Quality Jobs, Living Wages and Fair Wages in Toronto – "Toronto is facing a crisis brought on by the increase of low-wage, low-quality jobs," Tim Maguire tells City's Executive Committee
Mayor Ford and Members of the Executive Committee:
RE: EX 33.2 – Quality Jobs, Living Wages and Fair Wages in Toronto
Local 79 represents approximately 20,000 employees in the City of Toronto delivering a wide range of services including cleaning in many of the City’s facilities.
Updating the City’s Fair Wage Policy is long overdue – by a decade. During those ten years some wages have fallen more than 20% behind basic market standards. Some shocking facts emerge from this stagnant fair wage period. For instance the wage for light duty cleaners is 40 cents below the Minimum Wage in Ontario.
Local 79 is hopeful that the staff recommended creation of a “quality job assessment tool” will help the City take a more proactive approach. Toronto’s Fair Wage Policy only establishes that contractors pay employees a basic market rate. It does not guarantee that it will be a decent wage, and it does not guarantee that employees will receive stable, full-time work.
The cleaning industry is notorious for unstable, low-wage, part-time, temporary jobs. The City needs a tool that looks at a job’s quality, bearing in mind that families are trying to live, not just survive, on these wages.
It is about supporting living wages in Toronto, which, according to the Canadian Centre for Policy Alternatives, is closer to seventeen dollars ($17) per hour than the twelve dollars ($12) per hour stated in the Fair Wage Policy. But a good hourly wage means a lot less to someone if they do not know how many hours they will work each week. It is difficult make sure your bills are paid when you do not know how much money you are going to make.
The City needs a tool that helps it measure the quality of a job in terms of its stability and security. The United Way and McMaster University released a report a couple of months ago showing that half of Toronto’s working population have precarious employment, a large part of which is driven by a lack of stable, secure jobs.
For those in the cleaning sector, precarious employment has been a long-standing condition. They are often on call, meaning they cannot make commitments to other jobs, but have no control over how many hours they will work. The jobs are often temporary or on contract so they have no employment security, and very little protection under the Employment Standards Act.
Local 79 is willing to work with the City to help create what staff have called a “job quality assessment tool” to ensure that whether you work for the City, or work for a company contracted by the City, you have a quality job you can count on.
As part of that assessment tool, we would like to find a way to reflect the cost of contracting-out services when it fuels the creation of low-wage, low quality jobs.

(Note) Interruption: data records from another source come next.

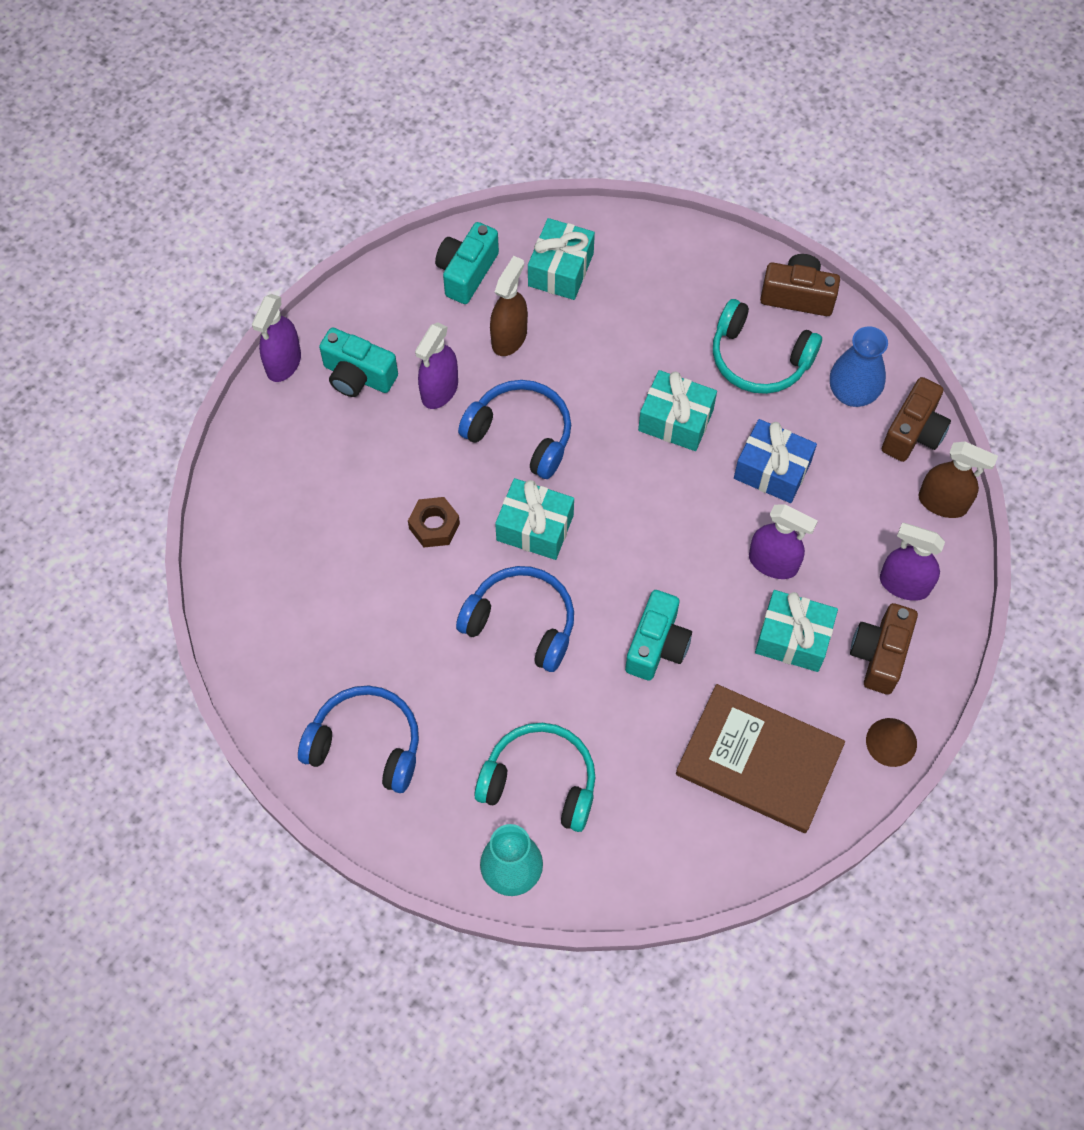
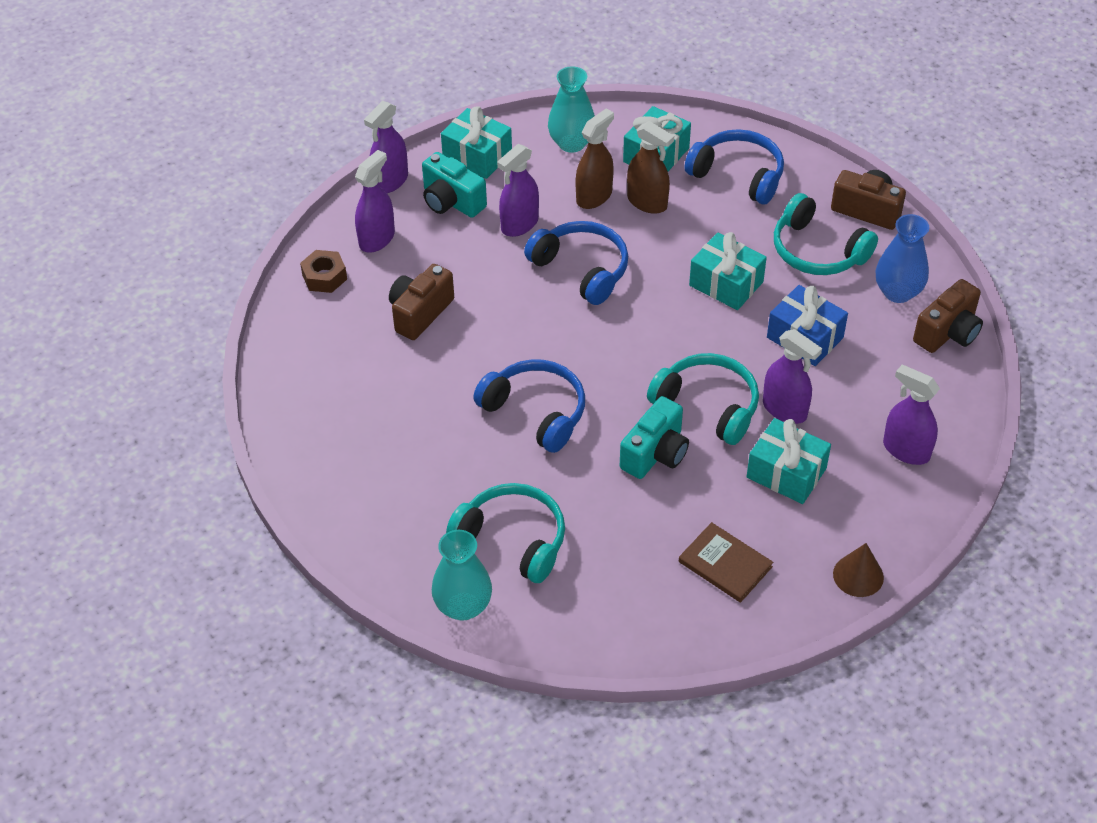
camera: 15 degrees right, 15 degrees down
(291, 442) = (377, 239): none -> purple spray bottle
(366, 744) = (364, 478): blue headphones -> blue headphones (738, 175)
(434, 526) = (481, 323): brown nut -> brown nut (324, 277)
(466, 272) = (571, 143): turquoise camera -> turquoise vase
(535, 527) = (571, 341): turquoise gift -> turquoise gift (477, 156)
(695, 575) = (708, 406): none -> turquoise headphones
(759, 760) = (725, 564): brown book -> brown book, size x0.56
(879, 655) = (866, 502): brown camera -> brown camera (420, 313)
(942, 503) = (961, 392): brown spray bottle -> brown spray bottle (647, 202)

Toronto is facing a crisis brought on by the increase of low-wage, low-quality jobs. The Staff Report states that, according to the Canadian Imperial Bank of Commerce (CIBC), Toronto is experiencing the fastest decline in quality jobs in the Province.

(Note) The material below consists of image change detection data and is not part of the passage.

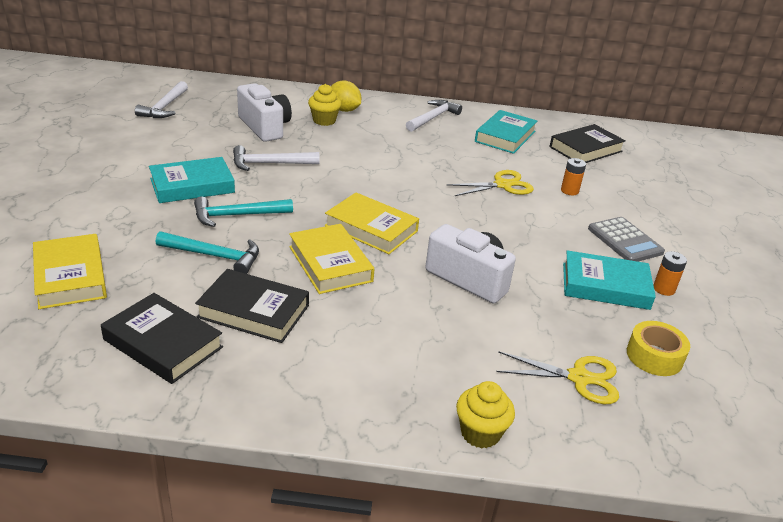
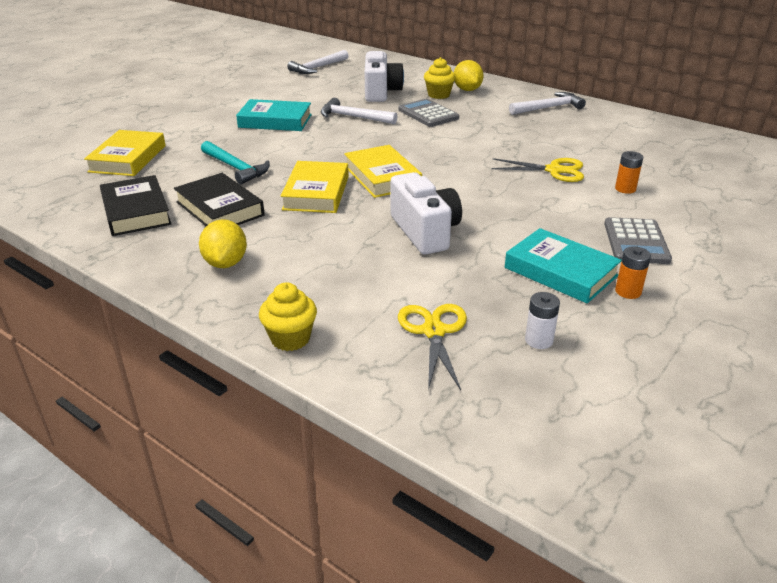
camera: 35 degrees right, 0 degrees up
(237, 215) = (284, 146): turquoise hammer -> none
(332, 374) = (226, 263): none -> yellow lemon
(337, 145) = (428, 114): none -> grey calculator
(505, 136) = (609, 133): turquoise book -> none
(579, 378) = (434, 331): yellow scissors -> yellow scissors turned 135 degrees counterclockwise
(585, 149) = (694, 159): black book -> none
(654, 356) = (538, 340): yellow tape -> white battery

The Toronto Community Foundation’s Vital Signs report in 2012 found that Toronto is the least equitable city in Canada, and that by 2025 almost sixty percent of Toronto neighbourhoods will be low income.
The steep rise in low-wage, low-quality jobs means more and more people will need additional supports and services to make ends meet. City services such as Public Health, Employment and Social Services, Recreation, Housing, and Childcare will be more heavily burdened, and that comes at a cost. Outsourcing decisions made to save money miss part of the equation when they do not take these costs into account.

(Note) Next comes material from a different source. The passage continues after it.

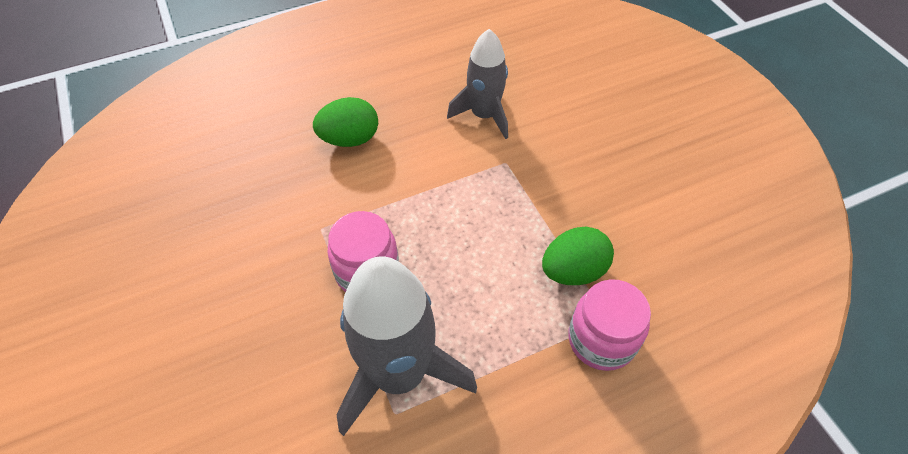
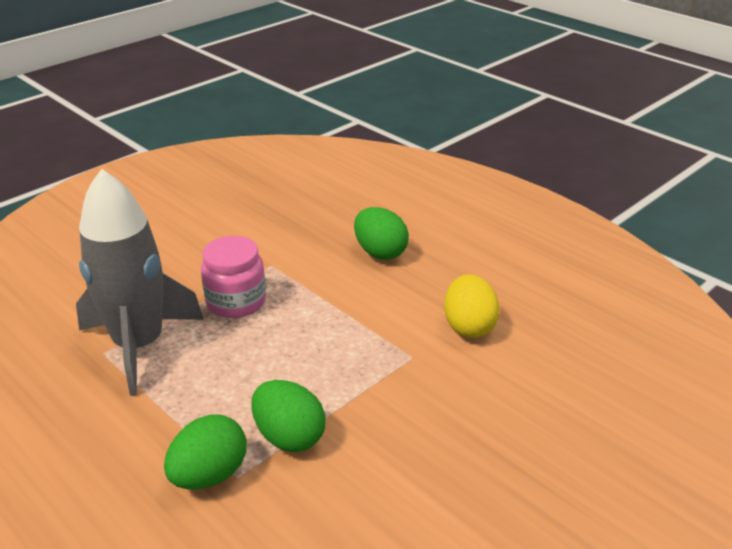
camera: 70 degrees right, 20 degrees down
(484, 115) = (469, 326): grey rocket -> yellow egg
(601, 340) = (209, 475): pink jar -> green egg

Last year, the City contracted-out cleaning in its police stations. Information Local 79 has gathered shows that the quality of service has been questionable, and that light-duty cleaners hired under the contract may be getting as little as ten dollars and sixty cents ($10.60) an hour.
If those cleaners are fortunate enough to be full-time, they are making twenty-two thousand dollars ($22,000) a year, which is the Low-Income Cut-Off for an individual living in Toronto. If that worker has a child or other dependent they are earning below the Low-Income Cut-Off.
Toronto City Council was trying to avoid this kind of outcome when it put a higher level of scrutiny on proposals to contract-out cleaning jobs. We believe that City Council should put a moratorium on any outsourcing proposals that could lead to low-wage jobs until the “job quality assessment tool” is in place to assure that good jobs do not get replaced by poverty jobs.
At the very least, City Council must maintain its oversight of any outsourcing proposals for cleaning jobs until staff define what a good-quality job is, and how the City can better evaluate outsourcing proposals in terms of supporting good quality jobs.